If you want to easily add C++ "plugins" to your program, and know the component interface a priori (say your main application knows the name and interface of a loaded class from its .h before the module is loaded in memory), after you dynamically load the library the class is available to be used as if it was statically linked. Just be sure you do not try to instantiate a class' object before you dlopen() its module.
Using static code allows to implement nice automatic plugin registration mechanisms too.
I don't know about Clang but you might want to look at Ch:
http://www.softintegration.com/
This is described as an embeddable or stand-alone c/c++ interpreter. There is a Dr. Dobbs article with examples of embedding it here:
http://www.drdobbs.com/architecture-and-design/212201774
I haven't done more than play with it but it seems to be a stable and mature product. It's commercial, closed-source, but the "standard" version is described as free for both personal and commercial use. However, looking at the license it seems that "commercial" may only include internal company use, not embedding in a product that is then sold or distributed. (I'm not a lawyer, so clearly one should check with SoftIntegration to be certain of the license terms.)

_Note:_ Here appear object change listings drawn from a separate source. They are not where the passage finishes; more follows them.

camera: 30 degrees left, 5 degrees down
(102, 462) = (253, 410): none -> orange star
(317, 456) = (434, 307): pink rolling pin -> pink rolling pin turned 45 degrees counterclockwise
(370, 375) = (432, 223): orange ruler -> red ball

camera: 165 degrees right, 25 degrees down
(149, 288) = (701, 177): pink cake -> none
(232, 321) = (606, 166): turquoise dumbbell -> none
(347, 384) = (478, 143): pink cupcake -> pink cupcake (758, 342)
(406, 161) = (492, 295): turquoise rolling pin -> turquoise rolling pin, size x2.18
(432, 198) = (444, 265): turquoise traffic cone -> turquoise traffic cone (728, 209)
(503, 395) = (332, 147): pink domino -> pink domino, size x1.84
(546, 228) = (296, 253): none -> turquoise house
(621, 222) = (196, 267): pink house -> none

I am not sure that embedding a C or C++ compiler like Clang is a good idea in your case. Because the "script", that is the (C or C++) code fed (at runtime!) can be arbitrary so be able to crash the entire application. You usually don't want faulty user input to be able to crash your application.
Be sure to read What every C programmer should know about undefined behavior because it is relevant and applies to C++ also (including any "C++ script" used by your application). Notice that, unfortunately, a lot of UB don't crash processes (for example a buffer overflow could corrupt some completely unrelated data).
If you want to embed an interpreter, choose something designed for that purpose, like Guile or Lua, and be careful that errors in the script don't crash the entire application. See this answer for a more detailed discussion of interpreter embedding.